Il y a tant de livres à lire, pourquoi s’intéresser à ceux que leur auteur n’a pas lui-même donnés au public ? Mille bonnes raisons à cela, et celle-ci, qui vaut ce qu’elle vaut : ce qui est caché excite la curiosité. Par ailleurs, la question a un envers : qu’arriverait-il si nous n’avions d’yeux que pour les œuvres publiées du vivant de leur auteur ? C’est simple, le paysage littéraire en serait bouleversé. Le grand livre de Casanova serait l’Icosameron, il faudrait s’accommoder d’un Kafka sans Château ni Procès et d’un Chateaubriand sans Mémoires d’outre-tombe, ce qui reviendrait, on peut le craindre, à donner raison à Flaubert : « Chateaubriand : Connu surtout pour le beefsteak qui porte son nom. »

Une précision toutefois : tous les livres publiés après la mort de leur auteur n’étaient pas voués à demeurer cachés. Restée (probablement) inachevée, et en partie seulement préparée pour l’impression, l’Histoire de ma vie était destinée à la publication. Et les Mémoires d’outre-tombe sont le legs du vicomte à la postérité, le monument supposé garantir sa survie. En écrivant « assis dans [s]on cercueil », et en demandant que ses Mémoires ne paraissent qu’après sa mort, Chateaubriand estime pouvoir être plus véridique qu’il ne le serait s’il laissait circuler le livre de son vivant. Il pense aussi qu’une parution d’«outre-tombe» conférera à sa voix «quelque chose de sacré». Publier une telle œuvre, qui procède d’une intention de l’auteur, n’a donc rien de transgressif; c’est rendre justice à l’écrivain, accomplir sa volonté, servir sa mémoire.

Servir sa mémoire ou la desservir, il arrive pourtant que l’on hésite. Comme Chateaubriand, mutatis mutandis, Drieu veut que le Journal qu’il a tenu entre 1939 et 1945 soit livré au public. Il donne pour instruction à son frère de le faire paraître après sa mort, « intégralement, sans hésitation bourgeoise ». Pourtant, Jean Drieu la Rochelle ne se résoudra à accomplir sa volonté qu’à la veille de sa propre mort, quarante ans plus tard. « Fallait-il publier ? Ne pas publier ? » se demande Pierre Nora dans sa Note de l’éditeur (1992). Publier ces pages, en effet, revient à révéler, ou à confirmer, « la haine de Drieu contre tous et tout, les femmes, les Juifs, ses meilleurs amis et lui-même » ; c’est aussi, peut-être, blesser certains lecteurs. Et est-ce, en définitive, servir la mémoire de l’écrivain?

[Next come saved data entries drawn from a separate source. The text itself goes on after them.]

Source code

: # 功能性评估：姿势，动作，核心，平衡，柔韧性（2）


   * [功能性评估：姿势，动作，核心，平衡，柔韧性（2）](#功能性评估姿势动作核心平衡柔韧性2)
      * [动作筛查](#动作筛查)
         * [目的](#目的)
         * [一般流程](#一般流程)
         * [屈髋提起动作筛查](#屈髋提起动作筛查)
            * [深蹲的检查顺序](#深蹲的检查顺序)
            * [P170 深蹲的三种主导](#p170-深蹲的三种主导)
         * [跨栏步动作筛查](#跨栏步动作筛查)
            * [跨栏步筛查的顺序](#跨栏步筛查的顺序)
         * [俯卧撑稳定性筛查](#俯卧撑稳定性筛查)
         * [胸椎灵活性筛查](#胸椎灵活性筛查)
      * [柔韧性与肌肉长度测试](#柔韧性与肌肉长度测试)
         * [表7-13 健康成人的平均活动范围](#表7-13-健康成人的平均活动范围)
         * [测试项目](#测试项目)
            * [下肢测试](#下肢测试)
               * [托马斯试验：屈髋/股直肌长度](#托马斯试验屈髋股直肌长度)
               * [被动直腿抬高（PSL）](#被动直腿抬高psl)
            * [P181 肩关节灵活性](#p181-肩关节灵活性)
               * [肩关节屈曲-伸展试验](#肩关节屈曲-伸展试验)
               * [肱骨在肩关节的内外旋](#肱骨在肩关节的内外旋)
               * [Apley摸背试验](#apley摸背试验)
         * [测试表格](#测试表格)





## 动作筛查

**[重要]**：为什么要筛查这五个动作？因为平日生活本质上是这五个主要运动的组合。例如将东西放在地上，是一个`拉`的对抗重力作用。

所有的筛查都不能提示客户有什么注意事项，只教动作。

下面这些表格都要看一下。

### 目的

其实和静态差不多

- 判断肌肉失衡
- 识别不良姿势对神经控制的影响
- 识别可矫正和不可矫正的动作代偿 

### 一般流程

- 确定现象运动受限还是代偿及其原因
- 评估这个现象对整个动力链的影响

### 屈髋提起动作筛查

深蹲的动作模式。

On peut sans doute formuler la question autrement : une publication posthume ne doit-elle être entreprise que si elle sert la mémoire de l’écrivain ? Un héritier répondra vraisemblablement par l’affirmative. Un historien, pas forcément.

Pierre Nora énonce clairement les raisons pour lesquelles le Journal de Drieu paraît tout de même : Drieu a choisi de se placer sous le jugement de l’Histoire ; des éditions pirates, non contrôlées, menacent ; le Journal constitue un témoignage intéressant ; Drieu est un écrivain important. Il est à noter, cependant, que le livre sort dans la collection « Témoins », et non dans la « Blanche », qui avait accueilli en 1966 le grand roman posthume du même Drieu, Mémoires de Dirk Raspe. On ne saurait signifier plus simplement qu’une publication posthume ne fait pas systématiquement du texte publié une « œuvre ».

Casanova, Chateaubriand, Drieu et bien d’autres ont en commun d’avoir manifesté leur souhait que soient publiés les manuscrits qu’ils laissaient derrière eux. Mais toutes les publications posthumes ne peuvent s’abriter derrière la volonté exprimée de l’auteur. Certaines doivent au contraire remonter la pente d’une volonté inverse, exprimée elle aussi : celle que les inédits ne soient pas publiés, et même qu’ils soient détruits à la mort de l’auteur.

Les exemples célèbres ne manquent pas. On imagine l’embarras de L. Varius Rufus et de Plotius Tucca manipulant les coffrets qui contiennent 10 000 vers parmi les plus beaux de la langue latine et se demandant s’ils vont vraiment jeter au feu le chef-d’œuvre de P. Vergilius Maro, qui vient de trépasser, non sans les avoir priés de détruire son poème inachevé. Encore n’ont-ils pas l’occasion de barguigner longtemps. Le prince, Auguste, décide pour eux : c’est au public, non au bûcher, que sera livrée l’Énéide.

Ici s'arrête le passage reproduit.